Heel vroeger hoorde ik dat Janeke Janssen van de broers uit Arendonk al zeggen. Ze waren een prima duif verspeeld maar op dinsdag zou de wind draaien. 'Als die goede ooit nog aankomt is het dan' aldus Janus.

En inderdaad. Dinsdagavond belde Louis. De goede was thuis!

 

MOTIVATIE

We hebben het wel eens over motivatie. Dienaangaande is interessant wat die ene keer gebeurde dat ze werden opgeleerd.

Drie duivinnen zaten op jongen, de rest was de dag voordien gescheiden.

Een half uur na lossing leerde een blik op 'het kastje' dat er 3 duiven binnenzaten, uitgerekend die 3 op nest.

Toeval kan dat niet geweest zijn. En dat het de 3 beste waren geloof ik evenmin. Die wilden thuis zijn.

 

JONGEN

Overigens was me opgevallen dat een tiental jongen geen meter wilden vliegen.

Toen ik ze weer zelf kon verzorgen deed ik ze een rood knijpringetje om en inderdaad, het waren alle dagen dezelfde.

Ze aten ook amper en voelden slap aan terwijl aan de mest weinig mankeerde.

Ik heb het enkele dagen aangezien en ze toen verwijderd zonder zelfs de moeite te nemen om te zien welke de ouders waren.
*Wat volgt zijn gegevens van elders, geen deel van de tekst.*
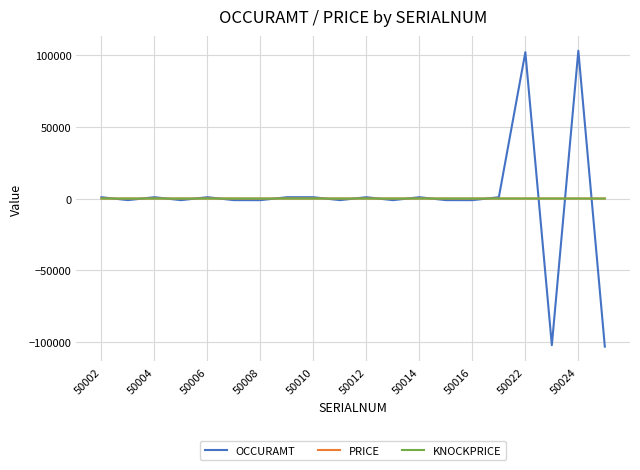

What is the greatest value displayed?

103000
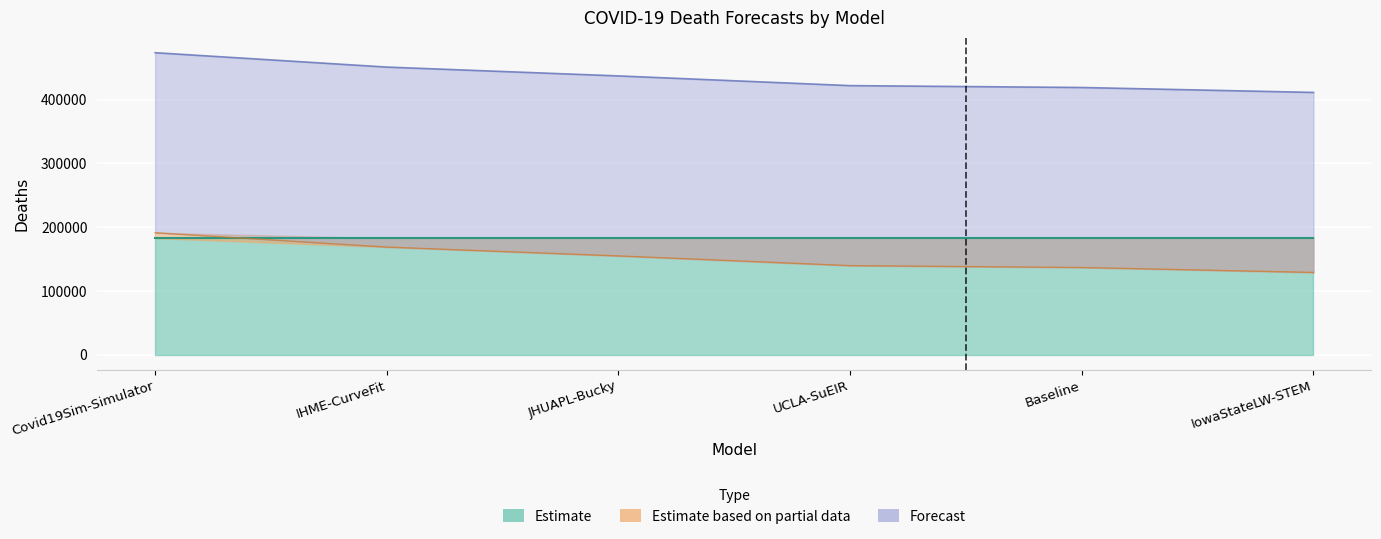

At which label is predicted_deaths closest to 160039?

JHUAPL-Bucky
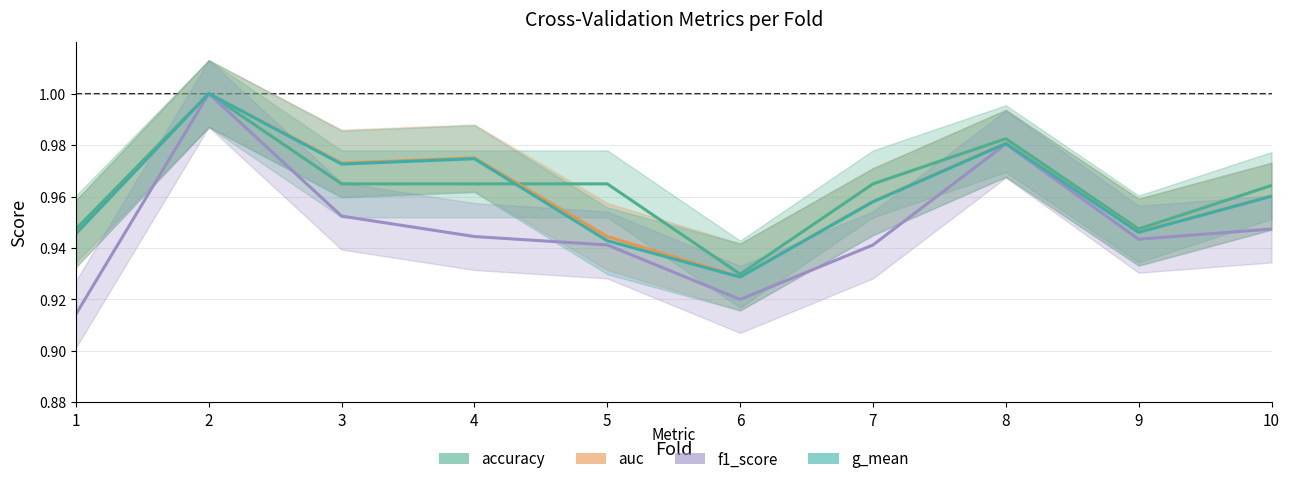

At which label is accuracy closest to 0?

6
Ik heb er met niemand over gepraat, niet tegen de verzorger die zo zijn best had gedaan en al helemaal niet tegen mijn vrouw.

Of ik dan geen schrik had of er geen bij waren van goede ouders?

Totaal niet.

Selectie kan aartsmoeilijk zijn maar niet als die gebaseerd is op gezondheid.

Dan kan je amper fouten maken.

 

Angst, schrik een goede te verwijderen, overdreven vertrouwen in afstamming en naam is trouwens reden waarom velen geen stap verder raken in duivensport.